Si on change la date de ce rapport du sénat, on retrouve toute la mécanique de ce qui se passe aujourd’hui, y compris le mépris des professionnels de santé qui était aussi dans ce rapport. On a donc réunis pour gérer le covid les mêmes ingrédients d’une gestion politique qui s’était avérée irrationnelle en 2010 : une nomination d’experts influencés par leur obsession de pandémie et des laboratoires intéressés, une focalisation illogique sur la vaccination, le mépris des professionnels de santé. Le rapport de la commission d’enquête du sénat de 2010 était ainsi intelligemment nommé : Retours sur « la première pandémie du XXIe siècle ». Il faut noter les guillemets qui sont justifiés par le rapport qui écarte complètement l’existence d’une pandémie. On peut rappeler que le Lancet dans un édito admirablement commenté par Barbara Stiegler, affirme que le covid n’est pas non plus une pandémie. Il faut noter aussi le mot « première ». Il était inévitable que cela allait recommencer, non pas la pandémie inexistante, mais la mécanique du désir de pandémie.

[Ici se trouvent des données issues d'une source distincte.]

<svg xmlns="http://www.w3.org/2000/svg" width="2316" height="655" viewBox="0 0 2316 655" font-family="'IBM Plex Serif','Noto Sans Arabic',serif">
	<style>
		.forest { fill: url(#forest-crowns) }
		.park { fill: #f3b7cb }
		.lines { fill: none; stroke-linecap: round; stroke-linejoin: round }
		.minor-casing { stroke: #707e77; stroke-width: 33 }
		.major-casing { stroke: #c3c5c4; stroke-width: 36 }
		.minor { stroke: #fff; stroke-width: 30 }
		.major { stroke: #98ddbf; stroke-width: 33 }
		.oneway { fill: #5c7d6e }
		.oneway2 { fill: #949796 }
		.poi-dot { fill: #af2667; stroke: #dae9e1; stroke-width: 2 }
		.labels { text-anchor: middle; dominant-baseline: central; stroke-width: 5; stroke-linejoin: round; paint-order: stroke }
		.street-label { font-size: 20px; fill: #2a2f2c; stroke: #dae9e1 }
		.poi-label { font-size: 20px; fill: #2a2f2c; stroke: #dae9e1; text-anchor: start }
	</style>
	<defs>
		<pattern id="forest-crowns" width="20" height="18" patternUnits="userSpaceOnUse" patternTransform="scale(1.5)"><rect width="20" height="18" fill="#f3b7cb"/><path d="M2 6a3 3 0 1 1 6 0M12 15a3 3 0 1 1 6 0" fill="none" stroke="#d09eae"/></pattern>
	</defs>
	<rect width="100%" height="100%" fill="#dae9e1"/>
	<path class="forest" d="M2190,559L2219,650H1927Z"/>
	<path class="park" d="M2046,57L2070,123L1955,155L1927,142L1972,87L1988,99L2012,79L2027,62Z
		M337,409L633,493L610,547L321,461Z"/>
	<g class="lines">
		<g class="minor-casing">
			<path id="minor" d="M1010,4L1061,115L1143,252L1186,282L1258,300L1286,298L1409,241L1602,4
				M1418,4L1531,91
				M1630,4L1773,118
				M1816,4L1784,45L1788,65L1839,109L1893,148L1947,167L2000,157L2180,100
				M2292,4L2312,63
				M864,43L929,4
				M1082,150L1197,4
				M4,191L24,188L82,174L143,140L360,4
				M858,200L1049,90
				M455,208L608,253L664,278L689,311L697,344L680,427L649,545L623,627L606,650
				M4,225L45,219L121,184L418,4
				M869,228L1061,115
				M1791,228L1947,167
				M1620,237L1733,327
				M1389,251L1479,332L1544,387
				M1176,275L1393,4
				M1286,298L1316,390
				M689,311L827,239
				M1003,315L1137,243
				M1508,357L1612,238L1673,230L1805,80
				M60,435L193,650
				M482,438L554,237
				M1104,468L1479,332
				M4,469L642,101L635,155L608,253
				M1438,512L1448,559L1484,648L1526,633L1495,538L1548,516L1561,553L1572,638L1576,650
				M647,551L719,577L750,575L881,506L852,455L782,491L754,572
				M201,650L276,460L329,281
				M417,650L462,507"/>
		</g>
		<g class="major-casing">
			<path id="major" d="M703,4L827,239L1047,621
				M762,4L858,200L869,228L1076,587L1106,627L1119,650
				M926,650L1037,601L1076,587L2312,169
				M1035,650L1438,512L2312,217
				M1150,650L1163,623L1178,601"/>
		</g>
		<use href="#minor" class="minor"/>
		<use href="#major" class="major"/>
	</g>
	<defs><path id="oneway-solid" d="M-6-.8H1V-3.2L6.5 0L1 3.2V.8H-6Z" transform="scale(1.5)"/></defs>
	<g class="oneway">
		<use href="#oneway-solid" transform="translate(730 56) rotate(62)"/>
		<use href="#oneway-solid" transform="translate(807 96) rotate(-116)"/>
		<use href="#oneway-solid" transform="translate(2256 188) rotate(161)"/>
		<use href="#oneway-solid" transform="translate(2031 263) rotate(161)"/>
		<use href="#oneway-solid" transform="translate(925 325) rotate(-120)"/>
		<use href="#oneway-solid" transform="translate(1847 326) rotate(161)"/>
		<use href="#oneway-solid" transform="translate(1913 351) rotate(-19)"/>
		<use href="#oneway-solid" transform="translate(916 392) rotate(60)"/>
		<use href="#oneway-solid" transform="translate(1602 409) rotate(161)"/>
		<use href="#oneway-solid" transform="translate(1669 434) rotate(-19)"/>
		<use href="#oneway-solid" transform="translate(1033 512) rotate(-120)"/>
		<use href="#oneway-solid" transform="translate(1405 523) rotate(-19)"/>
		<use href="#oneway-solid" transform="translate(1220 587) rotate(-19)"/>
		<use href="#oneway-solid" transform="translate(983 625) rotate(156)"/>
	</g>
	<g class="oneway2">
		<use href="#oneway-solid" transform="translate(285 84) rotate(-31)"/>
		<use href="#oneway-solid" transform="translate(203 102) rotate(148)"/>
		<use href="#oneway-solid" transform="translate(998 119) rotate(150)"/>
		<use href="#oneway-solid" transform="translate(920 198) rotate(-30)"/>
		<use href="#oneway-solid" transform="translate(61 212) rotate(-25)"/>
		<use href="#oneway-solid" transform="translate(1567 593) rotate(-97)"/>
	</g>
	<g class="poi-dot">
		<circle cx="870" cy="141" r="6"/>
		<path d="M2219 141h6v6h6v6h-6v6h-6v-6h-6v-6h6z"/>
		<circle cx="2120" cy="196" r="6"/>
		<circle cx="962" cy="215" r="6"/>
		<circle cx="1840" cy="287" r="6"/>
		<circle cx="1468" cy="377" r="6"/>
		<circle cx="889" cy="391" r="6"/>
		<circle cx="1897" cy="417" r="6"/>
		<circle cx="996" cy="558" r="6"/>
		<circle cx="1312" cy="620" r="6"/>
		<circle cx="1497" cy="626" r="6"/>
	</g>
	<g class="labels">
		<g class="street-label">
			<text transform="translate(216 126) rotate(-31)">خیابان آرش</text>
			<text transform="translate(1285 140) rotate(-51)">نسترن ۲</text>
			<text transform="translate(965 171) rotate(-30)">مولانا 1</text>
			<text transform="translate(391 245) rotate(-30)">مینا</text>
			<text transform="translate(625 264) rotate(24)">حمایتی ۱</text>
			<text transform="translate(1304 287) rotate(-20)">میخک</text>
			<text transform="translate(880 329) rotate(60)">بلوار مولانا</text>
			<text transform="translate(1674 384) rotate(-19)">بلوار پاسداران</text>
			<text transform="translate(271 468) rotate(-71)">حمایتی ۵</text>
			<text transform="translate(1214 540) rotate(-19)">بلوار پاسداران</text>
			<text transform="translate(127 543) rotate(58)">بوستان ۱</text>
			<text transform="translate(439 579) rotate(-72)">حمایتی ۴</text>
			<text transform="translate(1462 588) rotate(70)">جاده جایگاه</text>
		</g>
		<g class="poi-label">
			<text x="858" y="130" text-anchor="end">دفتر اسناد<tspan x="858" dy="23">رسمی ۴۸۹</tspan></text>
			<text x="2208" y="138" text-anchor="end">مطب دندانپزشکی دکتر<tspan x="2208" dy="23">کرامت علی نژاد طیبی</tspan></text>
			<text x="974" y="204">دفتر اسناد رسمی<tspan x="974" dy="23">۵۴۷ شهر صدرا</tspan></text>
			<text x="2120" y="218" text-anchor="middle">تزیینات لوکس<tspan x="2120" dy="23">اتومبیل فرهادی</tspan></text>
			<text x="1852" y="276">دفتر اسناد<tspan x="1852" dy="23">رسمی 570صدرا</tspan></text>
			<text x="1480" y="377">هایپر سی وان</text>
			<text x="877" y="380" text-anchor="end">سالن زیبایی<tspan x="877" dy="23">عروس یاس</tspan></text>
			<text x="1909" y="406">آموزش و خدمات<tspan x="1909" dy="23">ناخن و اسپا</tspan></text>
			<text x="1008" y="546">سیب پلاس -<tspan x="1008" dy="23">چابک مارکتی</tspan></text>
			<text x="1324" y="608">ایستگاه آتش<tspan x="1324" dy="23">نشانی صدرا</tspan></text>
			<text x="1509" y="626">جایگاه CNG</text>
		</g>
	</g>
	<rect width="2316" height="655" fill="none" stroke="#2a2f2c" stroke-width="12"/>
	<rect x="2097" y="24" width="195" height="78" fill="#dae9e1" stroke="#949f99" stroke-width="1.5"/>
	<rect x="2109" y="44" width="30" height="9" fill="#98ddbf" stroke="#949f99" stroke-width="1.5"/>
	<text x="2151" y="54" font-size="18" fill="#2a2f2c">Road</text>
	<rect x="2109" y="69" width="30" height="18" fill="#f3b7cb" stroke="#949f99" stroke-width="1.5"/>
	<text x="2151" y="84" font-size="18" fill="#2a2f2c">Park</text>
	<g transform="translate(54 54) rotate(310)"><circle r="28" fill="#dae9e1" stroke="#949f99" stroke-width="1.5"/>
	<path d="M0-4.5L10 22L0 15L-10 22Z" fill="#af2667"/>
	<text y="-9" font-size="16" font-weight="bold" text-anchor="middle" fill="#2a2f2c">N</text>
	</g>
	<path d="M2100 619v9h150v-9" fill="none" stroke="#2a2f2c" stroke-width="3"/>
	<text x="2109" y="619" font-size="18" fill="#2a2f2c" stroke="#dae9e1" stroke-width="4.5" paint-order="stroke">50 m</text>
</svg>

La répétition est à la fois le travail qui prépare une représentation finale, donc un mouvement vers l’avenir, et la réitération supposée similaire d’une chose étant déjà advenue donc un mouvement vers le passé. La gestion politique du covid est une répétition de celle de la grippe A H1N1, et la gestion politique de la grippe A H1N1 est une répétition de celle du covid. Ce désir de pandémie nommé dans le rapport de 2010 est complètement passé sous silence aujourd’hui. Il est connu et bien documenté mais il est bloqué dans le surmoi médiatique. Alors il se déploie à son aise sous sa forme inconsciente. Lacan dit dans Encore : « l’inconscient, ce n’est pas que l’être pense […], l’inconscient, c’est que l’être, en parlant, jouisse, et, j’ajoute, ne veuille rien en savoir de plus. J’ajoute que cela veut dire – ne rien savoir du tout ». Voilà ce qu’est le désir de pandémie : la jouissance du scientifique, la jouissance du politique. Et comme vous le savez la jouissance de l’un a peu de cas pour l’Autre.
Au risque de frustrer tous les désirs de nos bons scientifiques, de nos bons journalistes, de nos bons politiques, il ne faut rien céder sur notre propre désir. Et ce désir-là n’est pas aux terrasses des cafés. Il est du vrai désir qui doit terrasser le monde.